3.12 ROUTINE CLEANING

To remove spilled or dried mix from the freezer exterior, simply wash in the direction of the finish with warm soapy water and wipe dry. Do not use highly abrasive materials as they will mar the finish.

3.13 PREVENTIVE MAINTENANCE

It is recommended that a maintenance schedule be followed to keep the freezer clean and operating properly.

A.Cleaning and Sanitizing Information

Soft serve freezers require special consideration when it comes to food safety and proper cleaning and sanitizing.

The following information has been compiled by Purdy Products Company, makers of Stera-Sheen Green Label Cleaner/Sanitizer and specifically covers issues for cleaning and sanitizing frozen dessert machines. This information is meant to supplement a comprehensive food safety program.

Soil Materials Associated with Frozen Dessert Machines

MILKFAT/BUTTERFAT – As components of ice- cream/frozen custard mix, these soils will accumulate on the interior surfaces of the machine and its parts. Fats are difficult to remove and help attribute to milkstone build-up.

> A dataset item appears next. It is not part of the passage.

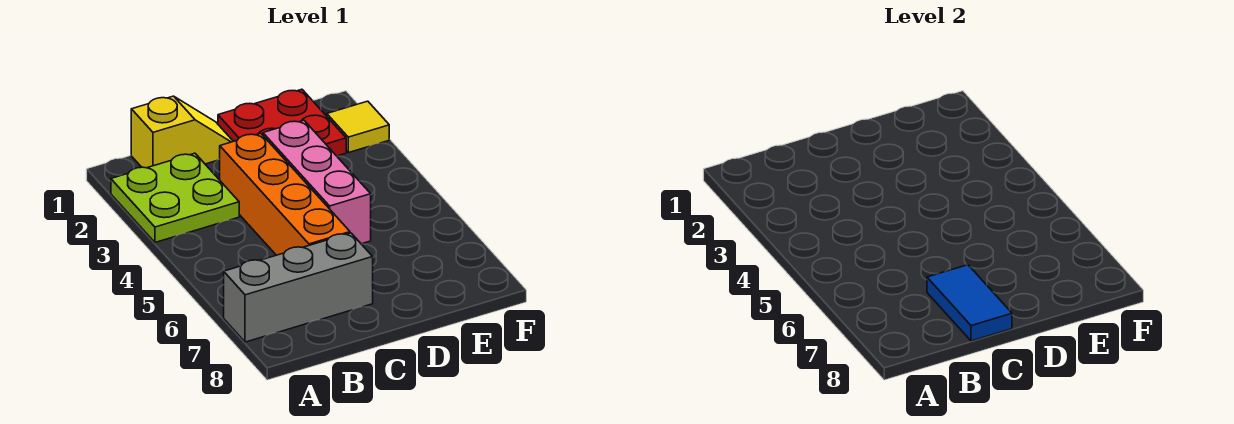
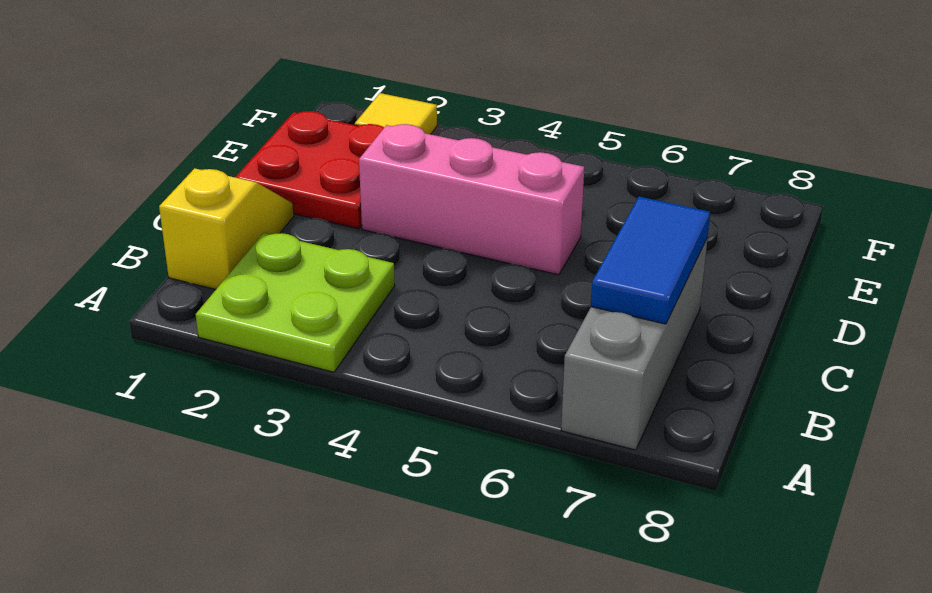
orange 1x4 brick [220,133,350,255] -> none
blue 1x2 tile [927,265,1012,341] -> blue 1x2 tile turned to [591,197,710,324]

MILKSTONE – Is a white/gray film that forms on equipment and utensils that come in contact with dairy products. These films will accumulate slowly on surfaces because of ineffective cleaning, use of hard water, or both. Milkstone is usually a porous deposit, which will harbor microbial contaminants andeventually defy sanitizing efforts.

Once milkstone has formed, it is very difficult to remove. Without using the correct product and procedure, it is nearly impossible to remove a thick layer of milkstone.

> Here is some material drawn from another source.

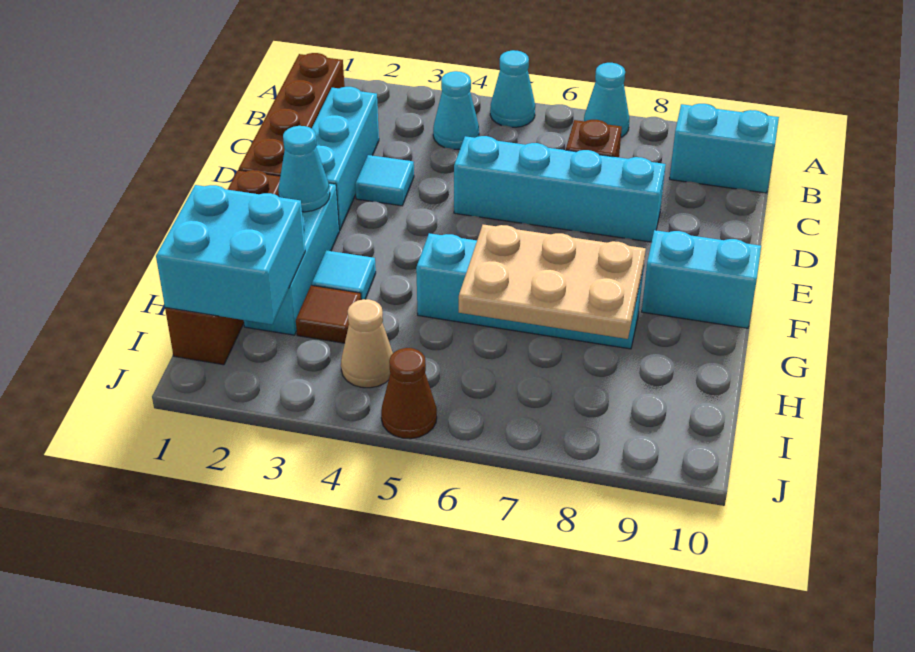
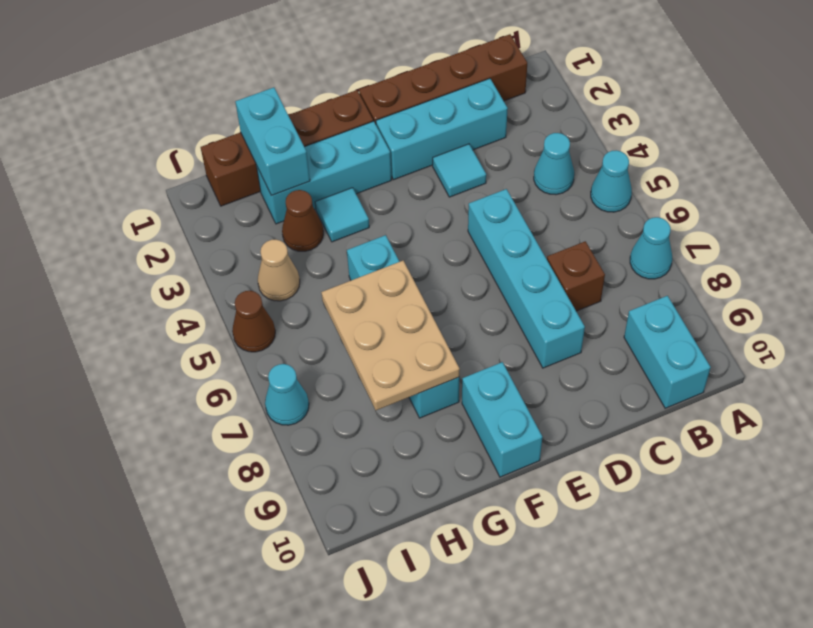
cyan 1x1 cone [278,126,330,212] -> cyan 1x1 cone moved to [265,364,309,425]
cyan 2x2 brick [156,185,305,324] -> cyan 1x2 brick [235,87,310,196]
brown 1x1 tile [296,285,361,343] -> brown 1x1 cone [282,190,323,251]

(NOTE: general-purpose cleaners DO NOT remove milkstone.) This can lead to high bacteria counts and a food safety dilemma.

IT IS BEST TO CONTROL MILKSTONE ON A DAILY BASIS BEFORE IT CAN BECOME A SIGNIFICANT FOOD SAFETY PROBLEM.

In addition to food safety, milkstone can cause premature wear to machine parts which can add to costs for replacement parts or possibly more expensive repairs if worn machine parts are not replaced once they have become excessively worn.

Important Differences Between Cleaning and

Sanitizing

CLEANING vs. SANITIZING

It is important to distinguish between cleaning and sanitizing. Although these terms may sound synonymous, they are not. BOTH are required for adequate food safety and proper machine maintenance.

CLEANING

·Is the removal of soil materials from a surface.

·Is a prerequisite for effective sanitizing.

NOTE

An UNCLEAN surface will harbor bacteria that can defy sanitizing efforts.

Bacteria can develop and resist sanitizing efforts within a layer of soil material (milkstone). Thorough cleaning procedures that involve milkstone

removal are critical for operators of frozen dessert machines.

SANITIZING

·Kills bacteria.

·Can be effective on clean surfaces only.

·DOES NOT clean or remove milkstone.

NOTE

Using a SANTITIZER on an unclean surface will not guarantee a clean and safe frozen dessert machine.

Proper Daily Maintenance:

The Only Way to Assure Food Safety and Product Quality

Proper daily maintenance can involve a wide variety of products and procedures. Overall, the products and procedures fall into three separate categories. (Please note that this is a brief overview intended for informational purposes only.)

1.CLEANING – This involves draining mix from the freezer barrel and rinsing the machine with water. Next, a cleaner is run through the machine. Then, the machine is disassembled and removable parts are taken to the sink for cleaning.

2.MILKSTONE REMOVAL – Since almost all cleaners do not have the ability to remove milkstone, the use of a delimer becomes necessary. Although this procedure may not be needed on a daily basis, it will usually follow the cleaning procedure. It requires letting a delimer solution soak in the machine for an extended period of time. Individual parts are also soaked in a deliming solution for an extended period of time (more about delimers in Additional Information).